Last year, Mississippi State medical sociologist Lynne Cossman and medical geographer Ronald Cossman released a detailed report spotlighting clusters of "healthy" and "unhealthy" places throughout the United States.
Now, the research team at the university's Social Science Research Center is seeking to discover whether those locales--including many in Mississippi--correlate with the medical prescription of drugs for chronic diseases. If successful, the two will have developed a powerful new tool for identifying national pockets of illness.
The Cossmans will use prescription drug data drawn from 75 percent of all U.S. retail pharmacies. Funded by the U.S. Office of Rural Health Policy, the yearlong effort seeks to determine whether prescription drug data can generate reliable and valid information about disease and death rates at the county level.
"Currently, there is no existing county-level data," said Lynne Cossman. "We know there are geographic concentrations of mortality rates that persist over time, but we don't know if, or how, these relate to specific diseases."
The team's approach will test whether prescription drug data can serve as an indirect measure--or proxy--for chronic illnesses, Ronald Cossman explained. Conducted under the auspices of the SSRC's Mississippi Health Policy Research Center, the work is believed to be the first to take an explicitly geographic approach.
"We'll look at prescription drug data for the top mortality-causing diseases, as well as selected non-fatal illnesses that have disability implications," Ron Cossman said. Included will be prescription drugs related to heart disease; cerebrovascular diseases; bronchitis, asthma, and emphysema; diabetes; sinusitis and allergies; arthritis; attention deficit-hyperactivity disorder; and pain management.
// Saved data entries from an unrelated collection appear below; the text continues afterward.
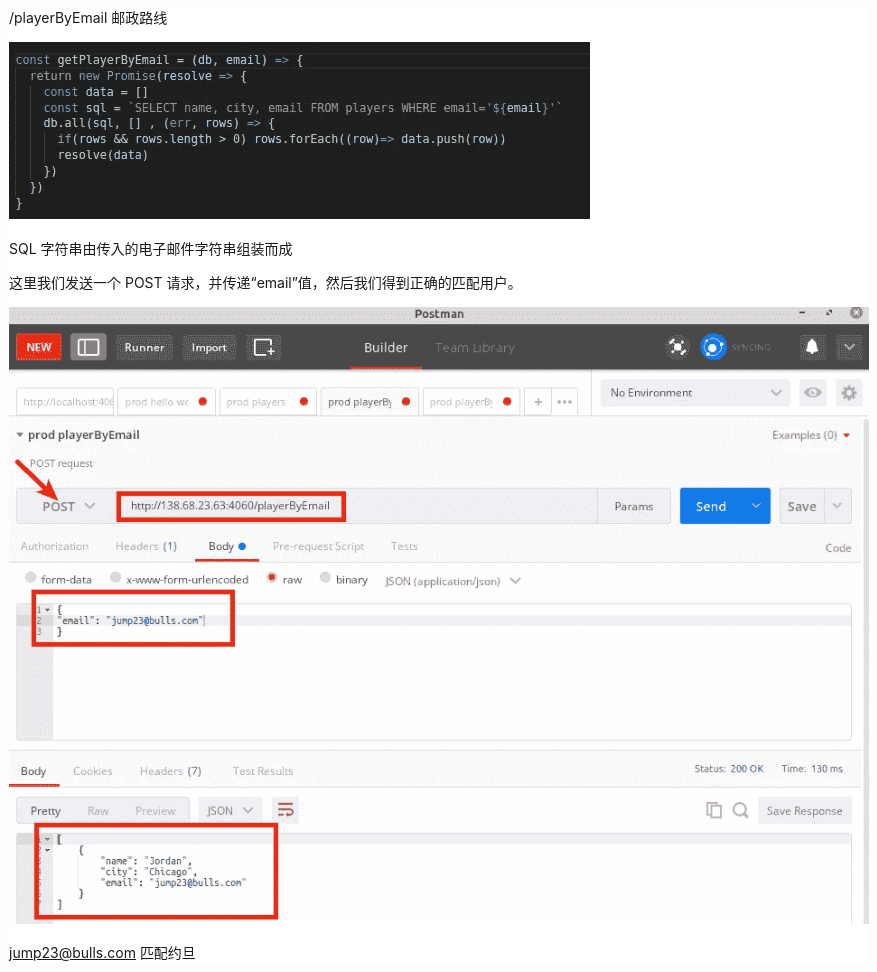 /playerByEmail 邮政路线

![](img/950e80c316e1b516abe1d931599ff323.png)

SQL 字符串由传入的电子邮件字符串组装而成

这里我们发送一个 POST 请求，并传递“email”值，然后我们得到正确的匹配用户。

![](img/f3edff43e2333b018a0dd881f2e80887.png)

jump23@bulls.com 匹配约旦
In the United States, chronic diseases account for 60 cents of every dollar spent on health care. With this in mind, Lynne Cossman said understanding the geographic distribution "is one step in ensuring that resources are appropriately matched to needs."
The Cossmans and other research colleagues on the team will correlate prescription drug data with a variety of other sources, including U.S. Census data and the annual Behavioral Risk Factor Surveillance Survey of the Centers for Disease Control. In addition to identifying locations with exceptional rates, they'll seek to find if any chronic-illness commonalities exist.
With the data, they then can visually display the geographic variability of disease prevalence, comparing it with their earlier maps based on death rates. By extending their study, they also can test whether prescription drug rates are a valid predictor of death rates.
"If there is a correlation, the health care policy implications are dramatic," Lynne Cossman said. "In particular, we want to test whether locations with extraordinary prescription prevalence may share similarities in health infrastructure, socioeconomics and demographics that can explain the disparities in death rates."
By better understanding connections between location and disease, the MSU researchers said they hope to make a positive impact on the early prevention of disease.
"If chronic disease rates can be estimated, mapped and analyzed at the county level, we may identify opportunities for targeted health care interventions," Lynne Cossman said.
Added Ron Cossman: "This research is an important step in the process of understanding the fundamental role of place versus people in health outcomes prior to death."
Also participating in the study are SSRC director Arthur G. Cosby, sociologist Troy Blanchard and graduate student Wesley James of Conway, Ark., all of MSU. Others on the team include Richard Thomas of the University of Tennessee Health Science Center and Louis Pol of the University of Nebraska, Omaha.